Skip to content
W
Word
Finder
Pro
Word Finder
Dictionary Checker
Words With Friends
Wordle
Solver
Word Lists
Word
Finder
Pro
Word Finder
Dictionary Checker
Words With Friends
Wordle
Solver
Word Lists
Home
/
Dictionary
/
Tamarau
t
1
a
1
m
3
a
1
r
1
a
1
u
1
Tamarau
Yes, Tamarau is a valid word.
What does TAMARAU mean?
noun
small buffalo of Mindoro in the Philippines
▬▬▬▬▬▬▬▬▬▬
● YOUR TASK: Every line of the data above belongs in the answer, unchanged.

● WRITTEN SOLUTION:
Skip to content
W
Word
Finder
Pro
Word Finder
Dictionary Checker
Words With Friends
Wordle
Solver
Word Lists
Word
Finder
Pro
Word Finder
Dictionary Checker
Words With Friends
Wordle
Solver
Word Lists
Home
/
Dictionary
/
Tamarau
t
1
a
1
m
3
a
1
r
1
a
1
u
1
Tamarau
Yes, Tamarau is a valid word.
What does TAMARAU mean?
noun
small buffalo of Mindoro in the Philippines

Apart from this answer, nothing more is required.